§ Work to be completed:
Search the material below for the string "lettered" and list each line that holds it.

§ Data for analysis:

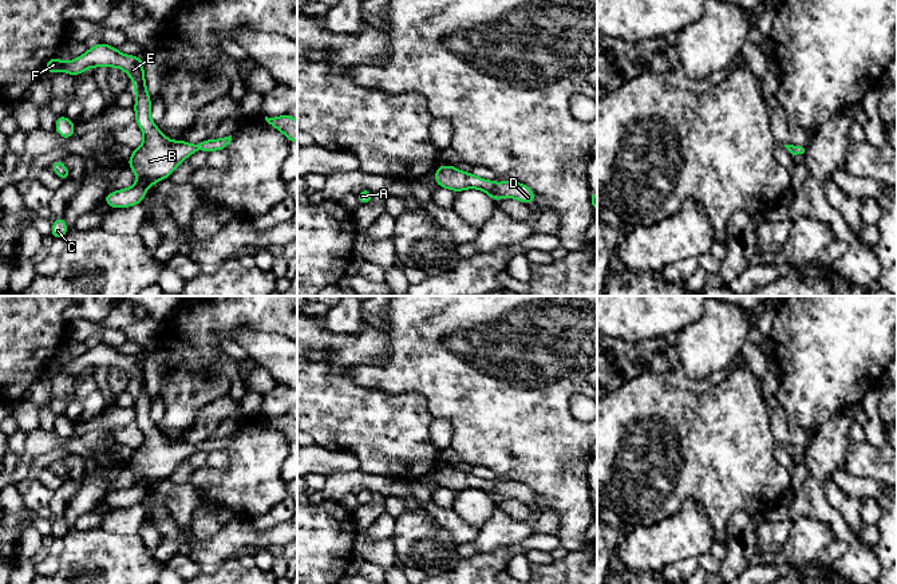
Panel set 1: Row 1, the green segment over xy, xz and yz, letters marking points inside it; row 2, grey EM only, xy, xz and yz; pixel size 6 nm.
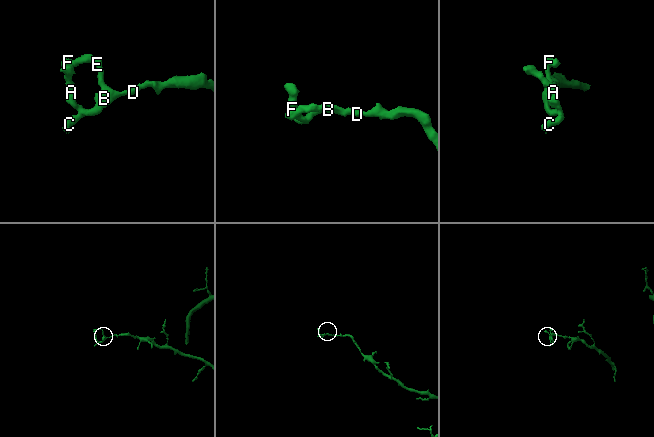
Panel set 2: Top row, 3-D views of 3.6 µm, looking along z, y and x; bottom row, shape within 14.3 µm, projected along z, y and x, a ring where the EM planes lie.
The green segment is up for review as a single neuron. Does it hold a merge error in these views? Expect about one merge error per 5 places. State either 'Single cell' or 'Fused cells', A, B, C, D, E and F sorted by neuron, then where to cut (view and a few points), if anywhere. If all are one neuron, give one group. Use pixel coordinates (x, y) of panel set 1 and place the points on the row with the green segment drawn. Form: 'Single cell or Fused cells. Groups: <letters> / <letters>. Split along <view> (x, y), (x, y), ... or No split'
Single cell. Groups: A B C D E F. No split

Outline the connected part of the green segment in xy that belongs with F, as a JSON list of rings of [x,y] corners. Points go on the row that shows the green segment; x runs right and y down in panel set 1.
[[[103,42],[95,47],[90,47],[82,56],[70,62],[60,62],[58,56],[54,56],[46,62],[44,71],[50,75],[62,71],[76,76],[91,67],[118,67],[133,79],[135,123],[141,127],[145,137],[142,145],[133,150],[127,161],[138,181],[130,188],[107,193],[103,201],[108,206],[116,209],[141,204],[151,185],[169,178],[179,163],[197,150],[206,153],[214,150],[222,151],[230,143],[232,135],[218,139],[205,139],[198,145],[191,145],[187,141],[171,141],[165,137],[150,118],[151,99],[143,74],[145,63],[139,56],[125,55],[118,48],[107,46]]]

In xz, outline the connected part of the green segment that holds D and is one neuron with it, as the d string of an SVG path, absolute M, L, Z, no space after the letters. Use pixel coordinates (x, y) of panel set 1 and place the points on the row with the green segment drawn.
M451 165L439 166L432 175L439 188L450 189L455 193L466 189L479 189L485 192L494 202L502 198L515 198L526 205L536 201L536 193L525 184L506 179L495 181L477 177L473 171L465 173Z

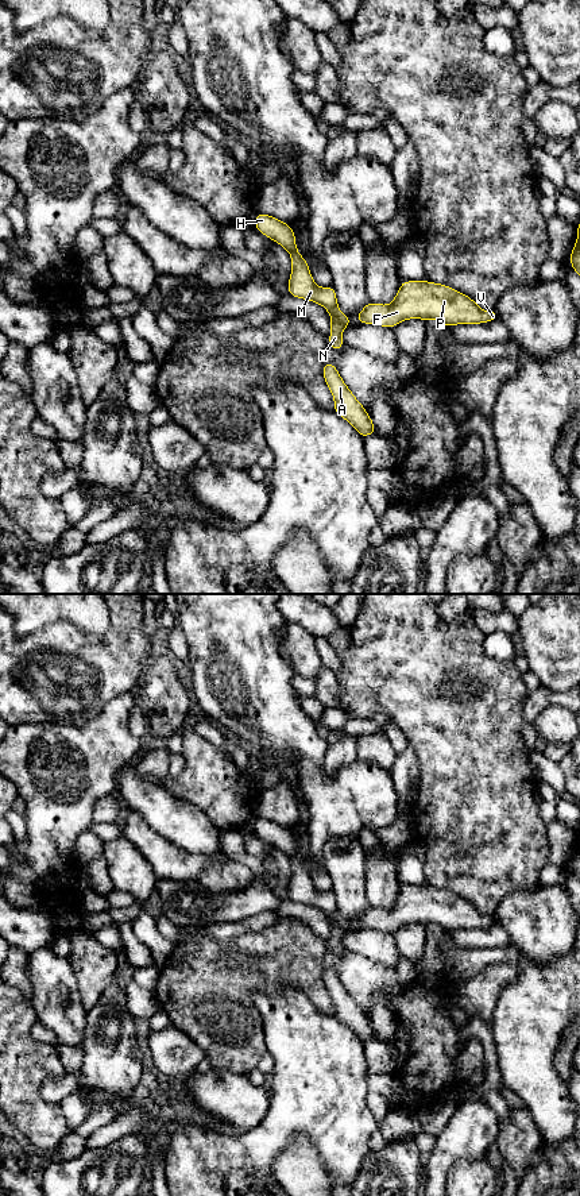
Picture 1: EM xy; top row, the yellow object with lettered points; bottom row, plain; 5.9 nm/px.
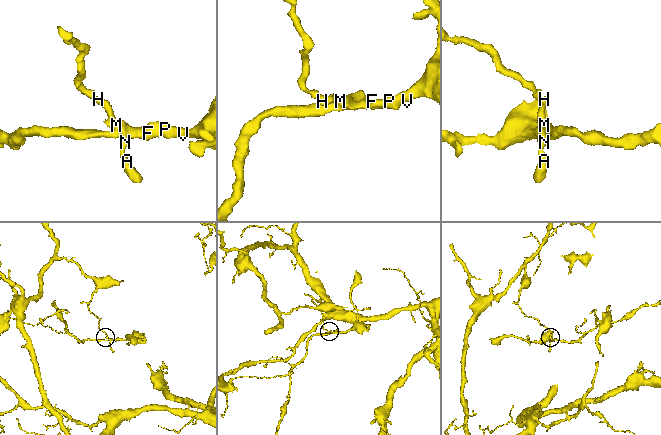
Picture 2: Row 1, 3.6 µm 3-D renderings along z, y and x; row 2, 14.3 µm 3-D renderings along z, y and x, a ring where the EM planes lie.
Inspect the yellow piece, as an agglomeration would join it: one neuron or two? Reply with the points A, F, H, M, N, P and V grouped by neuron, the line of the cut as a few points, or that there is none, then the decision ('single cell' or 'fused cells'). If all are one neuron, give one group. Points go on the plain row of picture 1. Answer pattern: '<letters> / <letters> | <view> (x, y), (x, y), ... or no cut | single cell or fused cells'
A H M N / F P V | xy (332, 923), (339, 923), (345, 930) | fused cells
* * *
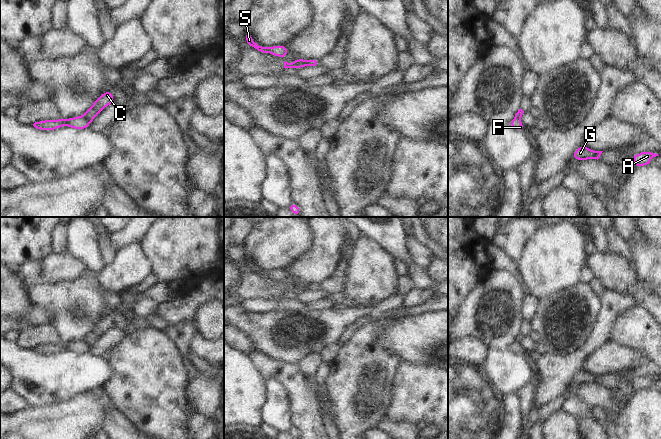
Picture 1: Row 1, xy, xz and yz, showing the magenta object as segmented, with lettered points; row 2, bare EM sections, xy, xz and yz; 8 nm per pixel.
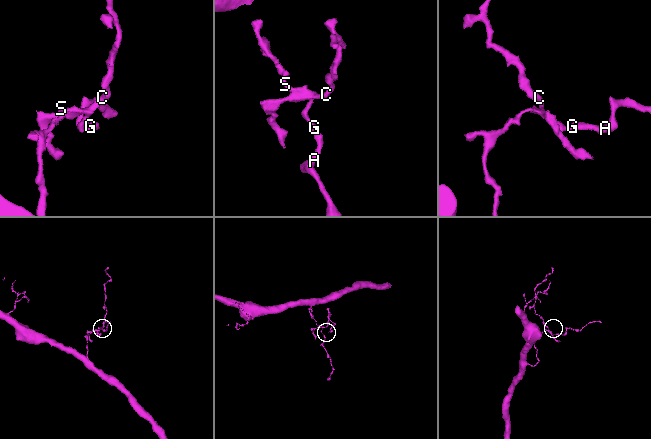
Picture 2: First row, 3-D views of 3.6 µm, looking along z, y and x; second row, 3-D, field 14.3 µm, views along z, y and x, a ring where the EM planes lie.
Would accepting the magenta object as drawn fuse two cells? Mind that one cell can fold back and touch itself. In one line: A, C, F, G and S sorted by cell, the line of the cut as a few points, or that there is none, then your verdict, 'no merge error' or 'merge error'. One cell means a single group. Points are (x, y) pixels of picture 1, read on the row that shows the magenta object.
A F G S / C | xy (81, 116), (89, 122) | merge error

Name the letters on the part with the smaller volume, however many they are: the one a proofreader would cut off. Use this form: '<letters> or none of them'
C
* * *
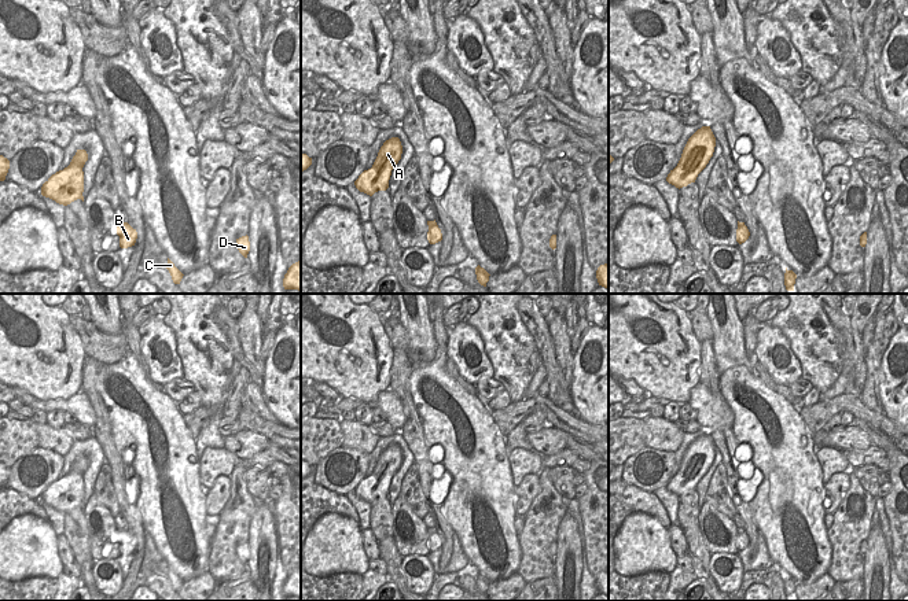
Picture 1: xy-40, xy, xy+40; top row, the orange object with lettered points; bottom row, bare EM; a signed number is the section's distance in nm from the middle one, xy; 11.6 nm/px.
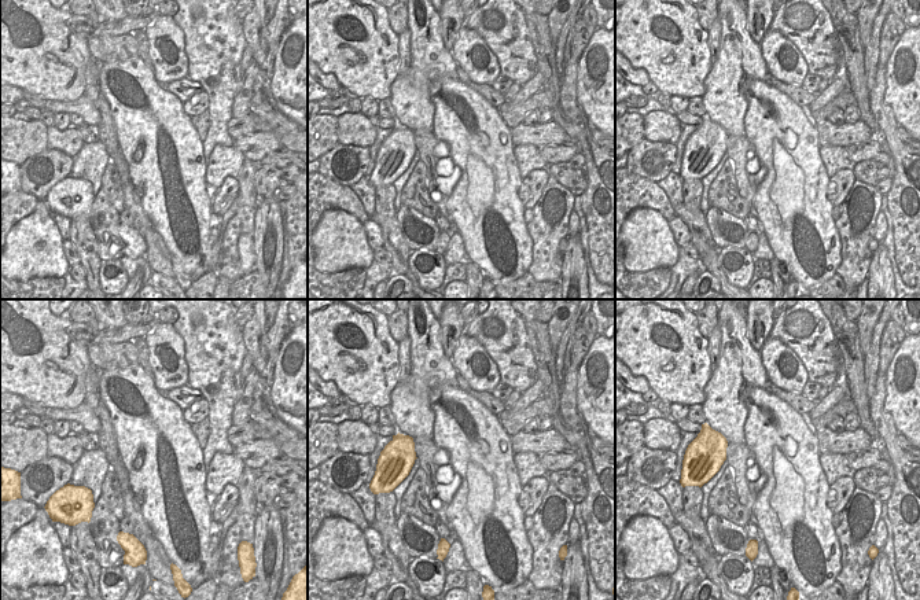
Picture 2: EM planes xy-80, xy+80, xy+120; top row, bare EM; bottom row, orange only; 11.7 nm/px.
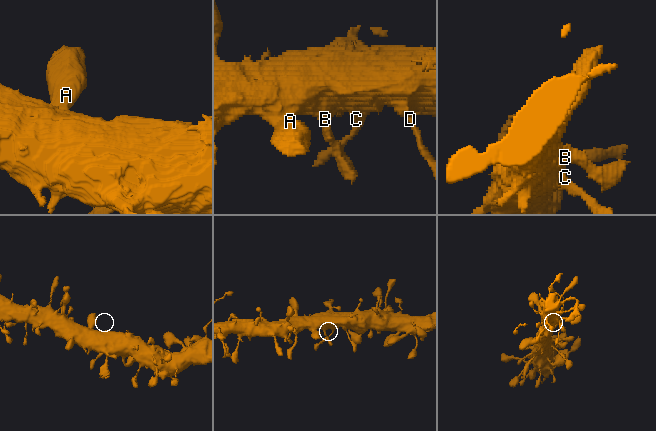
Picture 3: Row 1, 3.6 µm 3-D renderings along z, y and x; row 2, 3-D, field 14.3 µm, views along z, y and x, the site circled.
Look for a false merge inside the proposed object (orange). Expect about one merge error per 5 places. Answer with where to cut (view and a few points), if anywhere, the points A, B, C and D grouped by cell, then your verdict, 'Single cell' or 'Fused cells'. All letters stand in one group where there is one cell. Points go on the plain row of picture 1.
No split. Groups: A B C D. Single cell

§ Exercise result:
Picture 1: EM xy; top row, the yellow object with lettered points; bottom row, plain; 5.9 nm/px.
Picture 1: Row 1, xy, xz and yz, showing the magenta object as segmented, with lettered points; row 2, bare EM sections, xy, xz and yz; 8 nm per pixel.
Picture 1: xy-40, xy, xy+40; top row, the orange object with lettered points; bottom row, bare EM; a signed number is the section's distance in nm from the middle one, xy; 11.6 nm/px.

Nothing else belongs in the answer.